Given entries
===
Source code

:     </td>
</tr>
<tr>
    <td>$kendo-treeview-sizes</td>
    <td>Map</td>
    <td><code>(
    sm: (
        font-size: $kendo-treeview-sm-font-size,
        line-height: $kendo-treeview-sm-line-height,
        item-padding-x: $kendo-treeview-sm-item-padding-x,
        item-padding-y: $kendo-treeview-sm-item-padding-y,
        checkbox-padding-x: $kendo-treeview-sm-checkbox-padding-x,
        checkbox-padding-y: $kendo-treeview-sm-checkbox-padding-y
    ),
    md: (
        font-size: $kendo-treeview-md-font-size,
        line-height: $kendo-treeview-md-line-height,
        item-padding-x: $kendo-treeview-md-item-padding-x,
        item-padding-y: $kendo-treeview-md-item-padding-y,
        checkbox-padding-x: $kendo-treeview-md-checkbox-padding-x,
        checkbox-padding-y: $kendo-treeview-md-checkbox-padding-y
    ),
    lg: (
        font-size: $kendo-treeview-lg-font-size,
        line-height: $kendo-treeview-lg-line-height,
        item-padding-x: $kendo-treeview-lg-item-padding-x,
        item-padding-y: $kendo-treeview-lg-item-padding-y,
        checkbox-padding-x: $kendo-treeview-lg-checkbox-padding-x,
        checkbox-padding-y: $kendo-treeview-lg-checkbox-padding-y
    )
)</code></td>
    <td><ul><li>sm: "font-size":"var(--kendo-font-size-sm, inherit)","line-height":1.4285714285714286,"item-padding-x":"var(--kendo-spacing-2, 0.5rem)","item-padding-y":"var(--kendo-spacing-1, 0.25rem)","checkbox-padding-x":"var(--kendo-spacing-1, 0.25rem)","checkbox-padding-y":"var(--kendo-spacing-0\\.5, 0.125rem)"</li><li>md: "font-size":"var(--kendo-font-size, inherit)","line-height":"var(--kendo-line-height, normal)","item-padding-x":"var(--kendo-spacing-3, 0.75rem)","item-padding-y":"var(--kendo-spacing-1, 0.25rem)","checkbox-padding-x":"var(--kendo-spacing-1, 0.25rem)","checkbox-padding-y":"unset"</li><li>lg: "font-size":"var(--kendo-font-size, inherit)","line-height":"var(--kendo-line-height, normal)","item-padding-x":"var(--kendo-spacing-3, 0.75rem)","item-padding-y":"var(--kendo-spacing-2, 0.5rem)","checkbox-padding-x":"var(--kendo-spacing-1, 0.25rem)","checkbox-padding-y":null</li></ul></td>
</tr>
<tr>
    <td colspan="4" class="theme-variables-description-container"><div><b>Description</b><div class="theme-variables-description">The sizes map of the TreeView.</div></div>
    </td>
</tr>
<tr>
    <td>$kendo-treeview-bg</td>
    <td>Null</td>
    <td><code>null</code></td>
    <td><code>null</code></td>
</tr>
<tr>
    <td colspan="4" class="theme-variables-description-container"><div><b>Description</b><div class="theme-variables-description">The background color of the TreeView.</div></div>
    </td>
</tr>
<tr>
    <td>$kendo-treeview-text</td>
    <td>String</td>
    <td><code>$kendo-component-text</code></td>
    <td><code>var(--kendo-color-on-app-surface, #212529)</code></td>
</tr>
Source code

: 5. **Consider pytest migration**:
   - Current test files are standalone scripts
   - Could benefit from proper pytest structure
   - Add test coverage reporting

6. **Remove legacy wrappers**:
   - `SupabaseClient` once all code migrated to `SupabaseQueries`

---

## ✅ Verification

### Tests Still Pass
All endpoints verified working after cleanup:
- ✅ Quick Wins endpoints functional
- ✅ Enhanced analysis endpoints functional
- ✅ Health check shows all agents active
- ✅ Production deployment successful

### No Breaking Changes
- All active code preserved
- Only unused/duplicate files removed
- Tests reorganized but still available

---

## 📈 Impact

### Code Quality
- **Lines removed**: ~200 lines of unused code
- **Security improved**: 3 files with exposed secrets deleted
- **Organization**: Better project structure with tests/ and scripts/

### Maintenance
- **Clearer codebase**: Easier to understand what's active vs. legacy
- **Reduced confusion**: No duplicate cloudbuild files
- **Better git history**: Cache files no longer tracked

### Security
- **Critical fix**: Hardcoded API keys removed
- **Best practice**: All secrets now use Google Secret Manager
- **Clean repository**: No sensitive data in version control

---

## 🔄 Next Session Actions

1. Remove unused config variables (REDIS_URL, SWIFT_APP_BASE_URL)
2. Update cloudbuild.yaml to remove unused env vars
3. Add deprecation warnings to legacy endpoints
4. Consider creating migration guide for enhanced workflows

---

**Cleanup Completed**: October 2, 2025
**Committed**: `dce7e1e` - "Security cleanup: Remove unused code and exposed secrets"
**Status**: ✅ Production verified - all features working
===
Exercise requirements
All entries must be printed exactly, with nothing omitted.

Exercise response
Source code

:     </td>
</tr>
<tr>
    <td>$kendo-treeview-sizes</td>
    <td>Map</td>
    <td><code>(
    sm: (
        font-size: $kendo-treeview-sm-font-size,
        line-height: $kendo-treeview-sm-line-height,
        item-padding-x: $kendo-treeview-sm-item-padding-x,
        item-padding-y: $kendo-treeview-sm-item-padding-y,
        checkbox-padding-x: $kendo-treeview-sm-checkbox-padding-x,
        checkbox-padding-y: $kendo-treeview-sm-checkbox-padding-y
    ),
    md: (
        font-size: $kendo-treeview-md-font-size,
        line-height: $kendo-treeview-md-line-height,
        item-padding-x: $kendo-treeview-md-item-padding-x,
        item-padding-y: $kendo-treeview-md-item-padding-y,
        checkbox-padding-x: $kendo-treeview-md-checkbox-padding-x,
        checkbox-padding-y: $kendo-treeview-md-checkbox-padding-y
    ),
    lg: (
        font-size: $kendo-treeview-lg-font-size,
        line-height: $kendo-treeview-lg-line-height,
        item-padding-x: $kendo-treeview-lg-item-padding-x,
        item-padding-y: $kendo-treeview-lg-item-padding-y,
        checkbox-padding-x: $kendo-treeview-lg-checkbox-padding-x,
        checkbox-padding-y: $kendo-treeview-lg-checkbox-padding-y
    )
)</code></td>
    <td><ul><li>sm: "font-size":"var(--kendo-font-size-sm, inherit)","line-height":1.4285714285714286,"item-padding-x":"var(--kendo-spacing-2, 0.5rem)","item-padding-y":"var(--kendo-spacing-1, 0.25rem)","checkbox-padding-x":"var(--kendo-spacing-1, 0.25rem)","checkbox-padding-y":"var(--kendo-spacing-0\\.5, 0.125rem)"</li><li>md: "font-size":"var(--kendo-font-size, inherit)","line-height":"var(--kendo-line-height, normal)","item-padding-x":"var(--kendo-spacing-3, 0.75rem)","item-padding-y":"var(--kendo-spacing-1, 0.25rem)","checkbox-padding-x":"var(--kendo-spacing-1, 0.25rem)","checkbox-padding-y":"unset"</li><li>lg: "font-size":"var(--kendo-font-size, inherit)","line-height":"var(--kendo-line-height, normal)","item-padding-x":"var(--kendo-spacing-3, 0.75rem)","item-padding-y":"var(--kendo-spacing-2, 0.5rem)","checkbox-padding-x":"var(--kendo-spacing-1, 0.25rem)","checkbox-padding-y":null</li></ul></td>
</tr>
<tr>
    <td colspan="4" class="theme-variables-description-container"><div><b>Description</b><div class="theme-variables-description">The sizes map of the TreeView.</div></div>
    </td>
</tr>
<tr>
    <td>$kendo-treeview-bg</td>
    <td>Null</td>
    <td><code>null</code></td>
    <td><code>null</code></td>
</tr>
<tr>
    <td colspan="4" class="theme-variables-description-container"><div><b>Description</b><div class="theme-variables-description">The background color of the TreeView.</div></div>
    </td>
</tr>
<tr>
    <td>$kendo-treeview-text</td>
    <td>String</td>
    <td><code>$kendo-component-text</code></td>
    <td><code>var(--kendo-color-on-app-surface, #212529)</code></td>
</tr>
Source code

: 5. **Consider pytest migration**:
   - Current test files are standalone scripts
   - Could benefit from proper pytest structure
   - Add test coverage reporting

6. **Remove legacy wrappers**:
   - `SupabaseClient` once all code migrated to `SupabaseQueries`

---

## ✅ Verification

### Tests Still Pass
All endpoints verified working after cleanup:
- ✅ Quick Wins endpoints functional
- ✅ Enhanced analysis endpoints functional
- ✅ Health check shows all agents active
- ✅ Production deployment successful

### No Breaking Changes
- All active code preserved
- Only unused/duplicate files removed
- Tests reorganized but still available

---

## 📈 Impact

### Code Quality
- **Lines removed**: ~200 lines of unused code
- **Security improved**: 3 files with exposed secrets deleted
- **Organization**: Better project structure with tests/ and scripts/

### Maintenance
- **Clearer codebase**: Easier to understand what's active vs. legacy
- **Reduced confusion**: No duplicate cloudbuild files
- **Better git history**: Cache files no longer tracked

### Security
- **Critical fix**: Hardcoded API keys removed
- **Best practice**: All secrets now use Google Secret Manager
- **Clean repository**: No sensitive data in version control

---

## 🔄 Next Session Actions

1. Remove unused config variables (REDIS_URL, SWIFT_APP_BASE_URL)
2. Update cloudbuild.yaml to remove unused env vars
3. Add deprecation warnings to legacy endpoints
4. Consider creating migration guide for enhanced workflows

---

**Cleanup Completed**: October 2, 2025
**Committed**: `dce7e1e` - "Security cleanup: Remove unused code and exposed secrets"
**Status**: ✅ Production verified - all features working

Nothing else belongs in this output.